The Female Form
By Ella Aylmer

The female form is fascinating. Women’s bodies have always been displayed, critiqued, and analysed - usually in the name of Art. Stripped bare and subjected to the male gaze, historically these “ideal” women were idolised by the men that created them. In our capitalist consumer culture women’s bodies became wearable. Who can forget those naked Rihanna T-shirts all the boys wore in Year 9? But these were still exposed female bodies possessed and displayed by the male owner.
Recently there has been a shift. These wearable women are now owned by ladies, with some key differences: they are fully clothed or often just faces. As well as a pair of those ubiquitous face outline earrings, I myself own three tops and a total of eleven faces – all of whom I’ve personified with names and characters and hobbies and histories.
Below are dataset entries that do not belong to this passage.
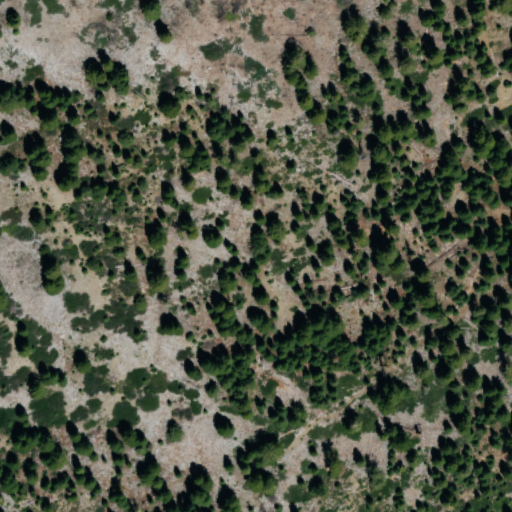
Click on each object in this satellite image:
road: (328, 416)
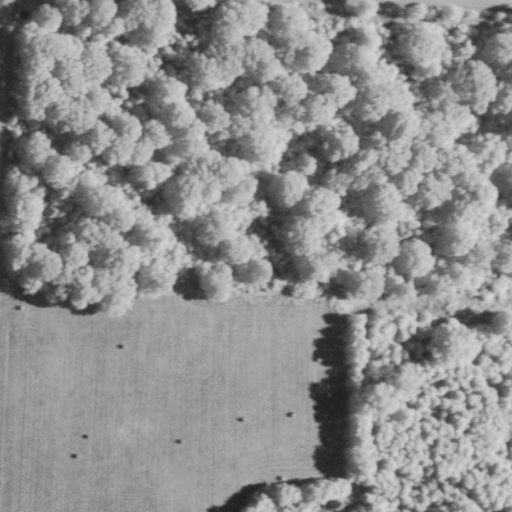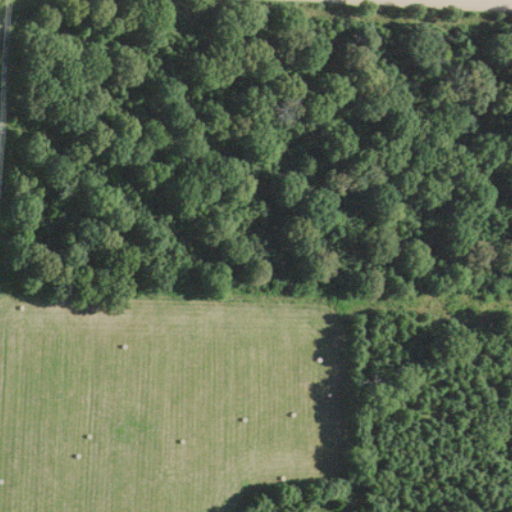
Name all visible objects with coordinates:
road: (468, 2)
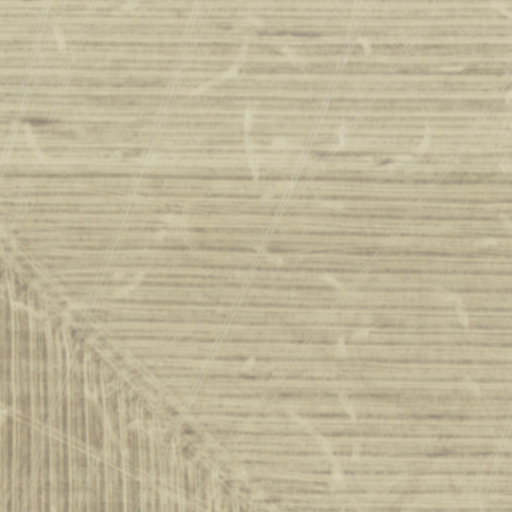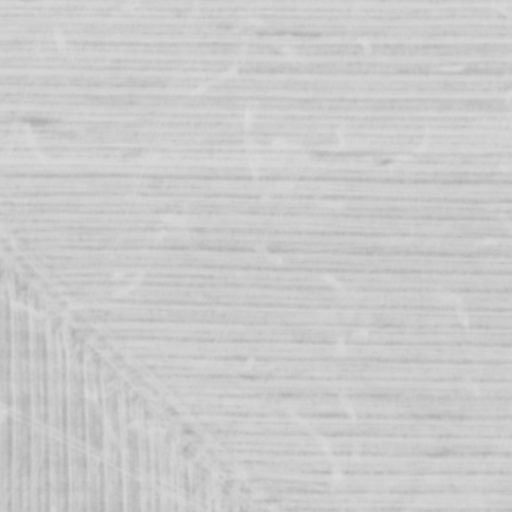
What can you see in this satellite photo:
crop: (255, 255)
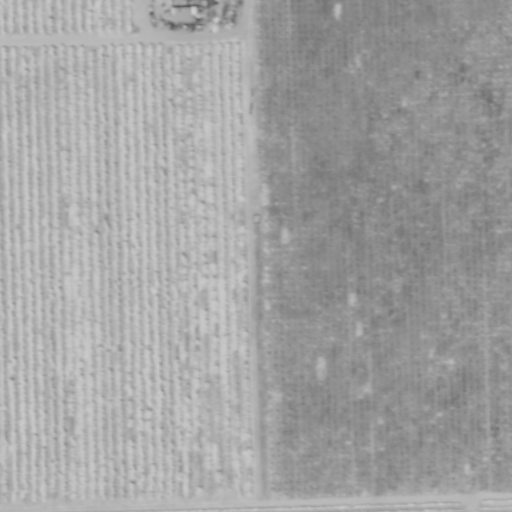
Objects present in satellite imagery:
building: (178, 13)
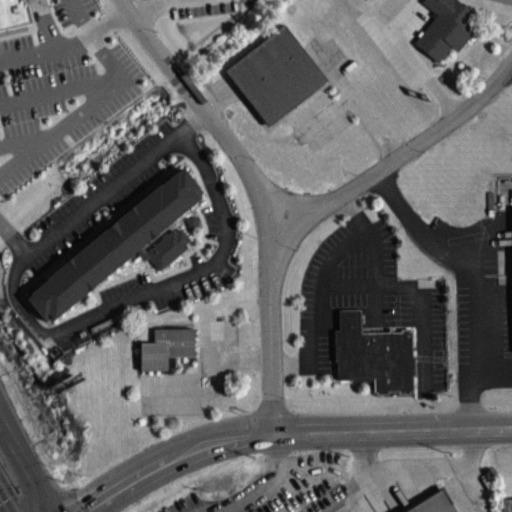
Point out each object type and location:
road: (151, 10)
building: (14, 11)
building: (12, 15)
building: (444, 27)
building: (443, 30)
road: (65, 48)
road: (408, 59)
building: (275, 73)
building: (273, 78)
road: (59, 93)
road: (98, 100)
road: (350, 103)
road: (202, 117)
road: (23, 144)
road: (404, 148)
road: (98, 200)
building: (157, 240)
building: (120, 245)
building: (116, 251)
road: (470, 279)
road: (153, 295)
road: (271, 329)
building: (167, 347)
building: (164, 351)
building: (373, 353)
building: (372, 358)
road: (287, 431)
road: (22, 473)
road: (361, 475)
road: (435, 475)
road: (261, 488)
building: (433, 503)
building: (432, 505)
building: (507, 505)
building: (506, 507)
road: (1, 508)
traffic signals: (87, 510)
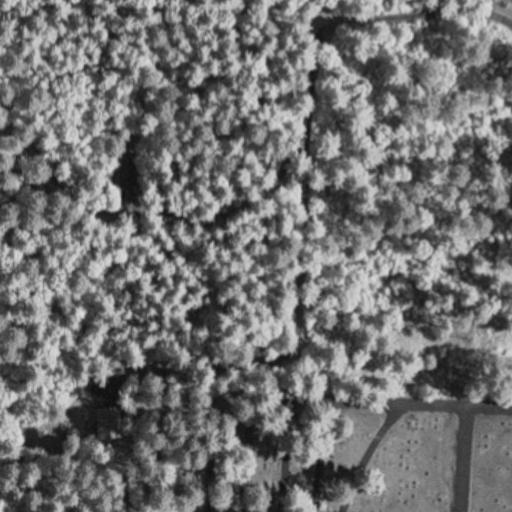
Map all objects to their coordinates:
park: (397, 198)
road: (407, 400)
building: (104, 424)
park: (341, 447)
road: (466, 512)
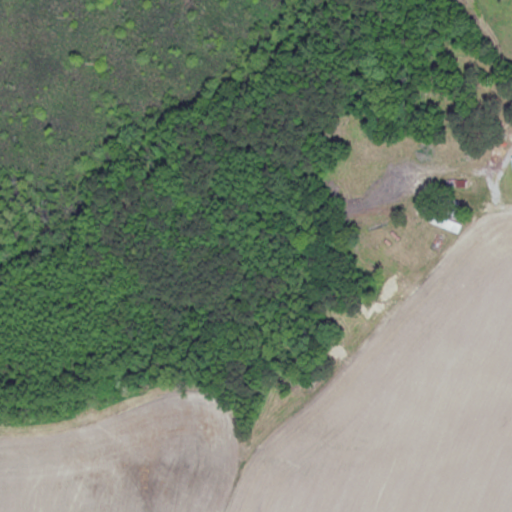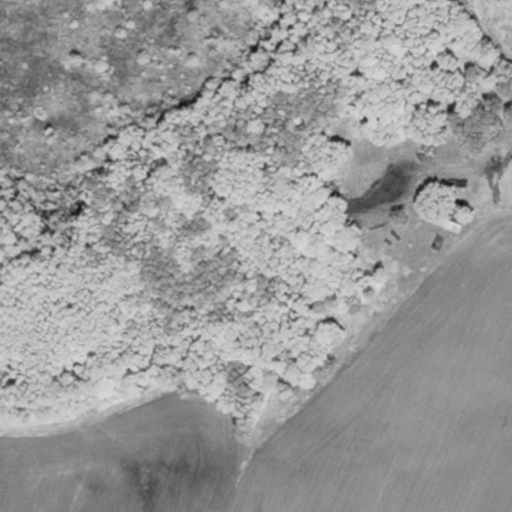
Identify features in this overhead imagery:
building: (444, 224)
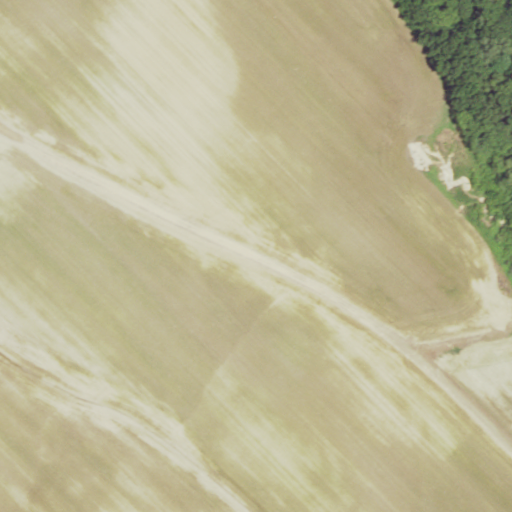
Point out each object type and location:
road: (281, 242)
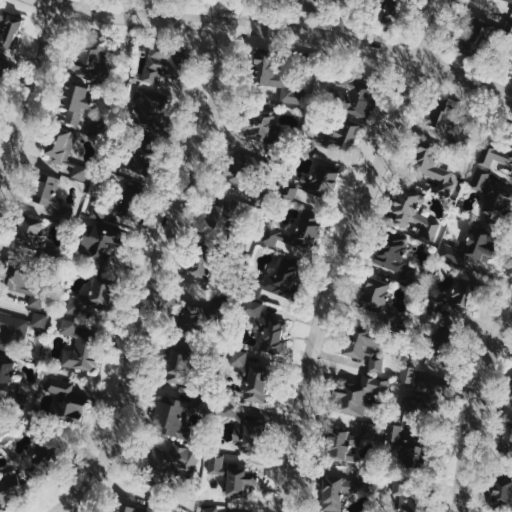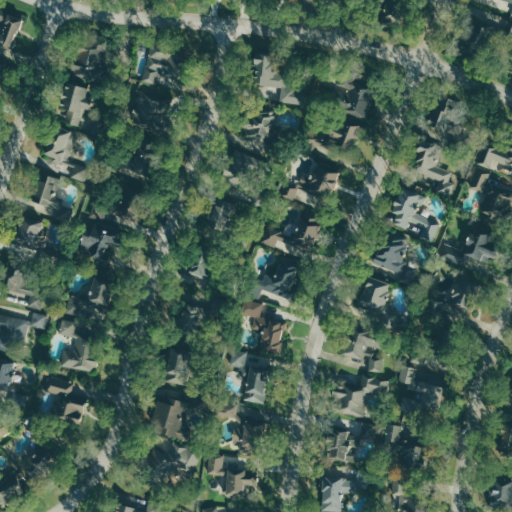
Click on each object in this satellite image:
building: (511, 6)
building: (386, 9)
building: (7, 29)
road: (282, 29)
building: (507, 32)
building: (475, 34)
building: (88, 63)
building: (160, 63)
building: (278, 81)
road: (30, 94)
building: (350, 97)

Emmeline, Chimamanda, Judith, Mary and Naomi walk with me wherever I wear my favourite jumper. Still we are obsessed with representing women (where are the wearable men?) but now, though they are cartoons, they seem somehow more real, more alive than the passive nude ever was. Wearing them feels like a reclamation. These faces smile and laugh and look shocked or amazed, rather than just giving you “come hither” eyes. They’re clothed in arrays of pink, blue and orange that compliment the attitudes in their expressions.
Yes, they’re just pictures on clothing but surrounding myself with women assures me of my place in the sisterhood. You wouldn’t believe the amounts of compliments I get from other women who also aspire to be part of a permanent mobile girl gang. Who wouldn’t want to be supported by eleven extra sets of eyes staring down the male gaze?